Your goal
Leave the images aside and output every entry exactly.

── Raw data

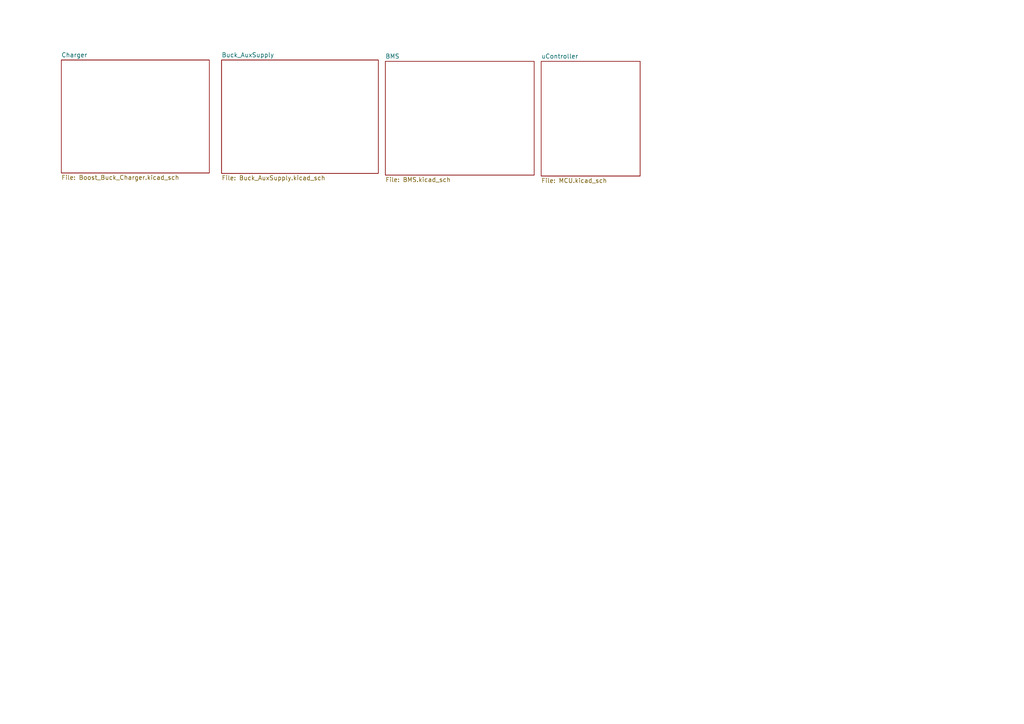
<source format=kicad_sch>
(kicad_sch
	(version 20231120)
	(generator "eeschema")
	(generator_version "8.0")
	(uuid "ff2097b9-18f0-4f1b-b5ae-e544c933f457")
	(paper "A4")
	(lib_symbols)
	(sheet
		(at 17.78 17.399)
		(size 42.926 32.766)
		(fields_autoplaced yes)
		(stroke
			(width 0.1524)
			(type solid)
		)
		(fill
			(color 0 0 0 0.0000)
		)
		(uuid "2d2ea07a-5a04-42b7-81bf-161e4b2ced6d")
		(property "Sheetname" "Charger"
			(at 17.78 16.6874 0)
			(effects
				(font
					(size 1.27 1.27)
				)
				(justify left bottom)
			)
		)
		(property "Sheetfile" "Boost_Buck_Charger.kicad_sch"
			(at 17.78 50.7496 0)
			(effects
				(font
					(size 1.27 1.27)
				)
				(justify left top)
			)
		)
		(instances
			(project "v241218_Octopus_VerA1"
				(path "/ff2097b9-18f0-4f1b-b5ae-e544c933f457"
					(page "2")
				)
			)
		)
	)
	(sheet
		(at 156.972 17.78)
		(size 28.702 33.274)
		(fields_autoplaced yes)
		(stroke
			(width 0.1524)
			(type solid)
		)
		(fill
			(color 0 0 0 0.0000)
		)
		(uuid "40ad7420-915d-46b5-8b8e-f242e0d1f34b")
		(property "Sheetname" "uController"
			(at 156.972 17.0684 0)
			(effects
				(font
					(size 1.27 1.27)
				)
				(justify left bottom)
			)
		)
		(property "Sheetfile" "MCU.kicad_sch"
			(at 156.972 51.6386 0)
			(effects
				(font
					(size 1.27 1.27)
				)
				(justify left top)
			)
		)
		(instances
			(project "v241218_Octopus_VerA1"
				(path "/ff2097b9-18f0-4f1b-b5ae-e544c933f457"
					(page "5")
				)
			)
		)
	)
	(sheet
		(at 64.262 17.399)
		(size 45.466 32.893)
		(fields_autoplaced yes)
		(stroke
			(width 0.1524)
			(type solid)
		)
		(fill
			(color 0 0 0 0.0000)
		)
		(uuid "dba73e43-fb45-4809-b6cb-4e4f9073e894")
		(property "Sheetname" "Buck_AuxSupply"
			(at 64.262 16.6874 0)
			(effects
				(font
					(size 1.27 1.27)
				)
				(justify left bottom)
			)
		)
		(property "Sheetfile" "Buck_AuxSupply.kicad_sch"
			(at 64.262 50.8766 0)
			(effects
				(font
					(size 1.27 1.27)
				)
				(justify left top)
			)
		)
		(instances
			(project "v241218_Octopus_VerA1"
				(path "/ff2097b9-18f0-4f1b-b5ae-e544c933f457"
					(page "3")
				)
			)
		)
	)
	(sheet
		(at 111.76 17.78)
		(size 43.18 33.02)
		(fields_autoplaced yes)
		(stroke
			(width 0.1524)
			(type solid)
		)
		(fill
			(color 0 0 0 0.0000)
		)
		(uuid "e6af6ac6-6a48-42d6-b31d-dc24de07c7f0")
		(property "Sheetname" "BMS"
			(at 111.76 17.0684 0)
			(effects
				(font
					(size 1.27 1.27)
				)
				(justify left bottom)
			)
		)
		(property "Sheetfile" "BMS.kicad_sch"
			(at 111.76 51.3846 0)
			(effects
				(font
					(size 1.27 1.27)
				)
				(justify left top)
			)
		)
		(instances
			(project "v241218_Octopus_VerA1"
				(path "/ff2097b9-18f0-4f1b-b5ae-e544c933f457"
					(page "4")
				)
			)
		)
	)
	(sheet_instances
		(path "/"
			(page "1")
		)
	)
)

</source>
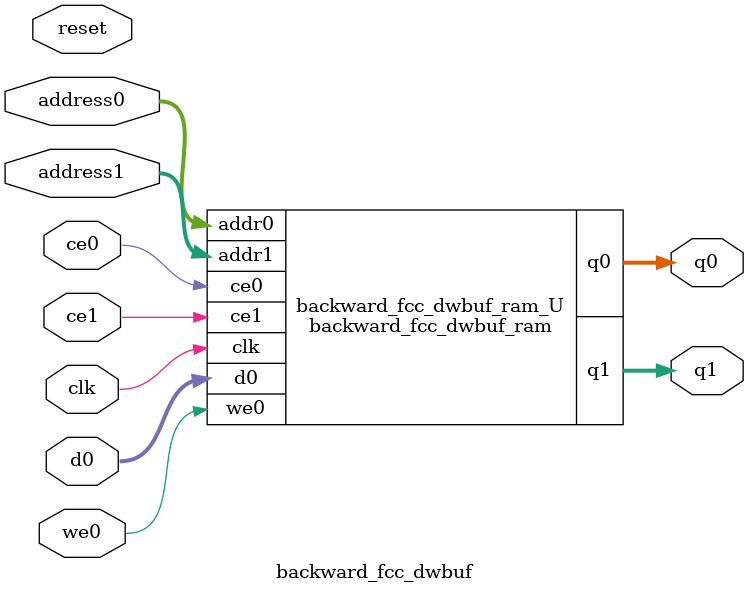
<source format=v>
`timescale 1 ns / 1 ps
module backward_fcc_dwbuf_ram (addr0, ce0, d0, we0, q0, addr1, ce1, q1,  clk);

parameter DWIDTH = 32;
parameter AWIDTH = 14;
parameter MEM_SIZE = 10000;

input[AWIDTH-1:0] addr0;
input ce0;
input[DWIDTH-1:0] d0;
input we0;
output reg[DWIDTH-1:0] q0;
input[AWIDTH-1:0] addr1;
input ce1;
output reg[DWIDTH-1:0] q1;
input clk;

reg [DWIDTH-1:0] ram[0:MEM_SIZE-1];




always @(posedge clk)  
begin 
    if (ce0) begin
        if (we0) 
            ram[addr0] <= d0; 
        q0 <= ram[addr0];
    end
end


always @(posedge clk)  
begin 
    if (ce1) begin
        q1 <= ram[addr1];
    end
end


endmodule

`timescale 1 ns / 1 ps
module backward_fcc_dwbuf(
    reset,
    clk,
    address0,
    ce0,
    we0,
    d0,
    q0,
    address1,
    ce1,
    q1);

parameter DataWidth = 32'd32;
parameter AddressRange = 32'd10000;
parameter AddressWidth = 32'd14;
input reset;
input clk;
input[AddressWidth - 1:0] address0;
input ce0;
input we0;
input[DataWidth - 1:0] d0;
output[DataWidth - 1:0] q0;
input[AddressWidth - 1:0] address1;
input ce1;
output[DataWidth - 1:0] q1;



backward_fcc_dwbuf_ram backward_fcc_dwbuf_ram_U(
    .clk( clk ),
    .addr0( address0 ),
    .ce0( ce0 ),
    .we0( we0 ),
    .d0( d0 ),
    .q0( q0 ),
    .addr1( address1 ),
    .ce1( ce1 ),
    .q1( q1 ));

endmodule


</source>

────

Answer space
<source format=kicad_sch>
(kicad_sch
	(version 20231120)
	(generator "eeschema")
	(generator_version "8.0")
	(uuid "ff2097b9-18f0-4f1b-b5ae-e544c933f457")
	(paper "A4")
	(lib_symbols)
	(sheet
		(at 17.78 17.399)
		(size 42.926 32.766)
		(fields_autoplaced yes)
		(stroke
			(width 0.1524)
			(type solid)
		)
		(fill
			(color 0 0 0 0.0000)
		)
		(uuid "2d2ea07a-5a04-42b7-81bf-161e4b2ced6d")
		(property "Sheetname" "Charger"
			(at 17.78 16.6874 0)
			(effects
				(font
					(size 1.27 1.27)
				)
				(justify left bottom)
			)
		)
		(property "Sheetfile" "Boost_Buck_Charger.kicad_sch"
			(at 17.78 50.7496 0)
			(effects
				(font
					(size 1.27 1.27)
				)
				(justify left top)
			)
		)
		(instances
			(project "v241218_Octopus_VerA1"
				(path "/ff2097b9-18f0-4f1b-b5ae-e544c933f457"
					(page "2")
				)
			)
		)
	)
	(sheet
		(at 156.972 17.78)
		(size 28.702 33.274)
		(fields_autoplaced yes)
		(stroke
			(width 0.1524)
			(type solid)
		)
		(fill
			(color 0 0 0 0.0000)
		)
		(uuid "40ad7420-915d-46b5-8b8e-f242e0d1f34b")
		(property "Sheetname" "uController"
			(at 156.972 17.0684 0)
			(effects
				(font
					(size 1.27 1.27)
				)
				(justify left bottom)
			)
		)
		(property "Sheetfile" "MCU.kicad_sch"
			(at 156.972 51.6386 0)
			(effects
				(font
					(size 1.27 1.27)
				)
				(justify left top)
			)
		)
		(instances
			(project "v241218_Octopus_VerA1"
				(path "/ff2097b9-18f0-4f1b-b5ae-e544c933f457"
					(page "5")
				)
			)
		)
	)
	(sheet
		(at 64.262 17.399)
		(size 45.466 32.893)
		(fields_autoplaced yes)
		(stroke
			(width 0.1524)
			(type solid)
		)
		(fill
			(color 0 0 0 0.0000)
		)
		(uuid "dba73e43-fb45-4809-b6cb-4e4f9073e894")
		(property "Sheetname" "Buck_AuxSupply"
			(at 64.262 16.6874 0)
			(effects
				(font
					(size 1.27 1.27)
				)
				(justify left bottom)
			)
		)
		(property "Sheetfile" "Buck_AuxSupply.kicad_sch"
			(at 64.262 50.8766 0)
			(effects
				(font
					(size 1.27 1.27)
				)
				(justify left top)
			)
		)
		(instances
			(project "v241218_Octopus_VerA1"
				(path "/ff2097b9-18f0-4f1b-b5ae-e544c933f457"
					(page "3")
				)
			)
		)
	)
	(sheet
		(at 111.76 17.78)
		(size 43.18 33.02)
		(fields_autoplaced yes)
		(stroke
			(width 0.1524)
			(type solid)
		)
		(fill
			(color 0 0 0 0.0000)
		)
		(uuid "e6af6ac6-6a48-42d6-b31d-dc24de07c7f0")
		(property "Sheetname" "BMS"
			(at 111.76 17.0684 0)
			(effects
				(font
					(size 1.27 1.27)
				)
				(justify left bottom)
			)
		)
		(property "Sheetfile" "BMS.kicad_sch"
			(at 111.76 51.3846 0)
			(effects
				(font
					(size 1.27 1.27)
				)
				(justify left top)
			)
		)
		(instances
			(project "v241218_Octopus_VerA1"
				(path "/ff2097b9-18f0-4f1b-b5ae-e544c933f457"
					(page "4")
				)
			)
		)
	)
	(sheet_instances
		(path "/"
			(page "1")
		)
	)
)

</source>
<source format=v>
`timescale 1 ns / 1 ps
module backward_fcc_dwbuf_ram (addr0, ce0, d0, we0, q0, addr1, ce1, q1,  clk);

parameter DWIDTH = 32;
parameter AWIDTH = 14;
parameter MEM_SIZE = 10000;

input[AWIDTH-1:0] addr0;
input ce0;
input[DWIDTH-1:0] d0;
input we0;
output reg[DWIDTH-1:0] q0;
input[AWIDTH-1:0] addr1;
input ce1;
output reg[DWIDTH-1:0] q1;
input clk;

reg [DWIDTH-1:0] ram[0:MEM_SIZE-1];




always @(posedge clk)  
begin 
    if (ce0) begin
        if (we0) 
            ram[addr0] <= d0; 
        q0 <= ram[addr0];
    end
end


always @(posedge clk)  
begin 
    if (ce1) begin
        q1 <= ram[addr1];
    end
end


endmodule

`timescale 1 ns / 1 ps
module backward_fcc_dwbuf(
    reset,
    clk,
    address0,
    ce0,
    we0,
    d0,
    q0,
    address1,
    ce1,
    q1);

parameter DataWidth = 32'd32;
parameter AddressRange = 32'd10000;
parameter AddressWidth = 32'd14;
input reset;
input clk;
input[AddressWidth - 1:0] address0;
input ce0;
input we0;
input[DataWidth - 1:0] d0;
output[DataWidth - 1:0] q0;
input[AddressWidth - 1:0] address1;
input ce1;
output[DataWidth - 1:0] q1;



backward_fcc_dwbuf_ram backward_fcc_dwbuf_ram_U(
    .clk( clk ),
    .addr0( address0 ),
    .ce0( ce0 ),
    .we0( we0 ),
    .d0( d0 ),
    .q0( q0 ),
    .addr1( address1 ),
    .ce1( ce1 ),
    .q1( q1 ));

endmodule


</source>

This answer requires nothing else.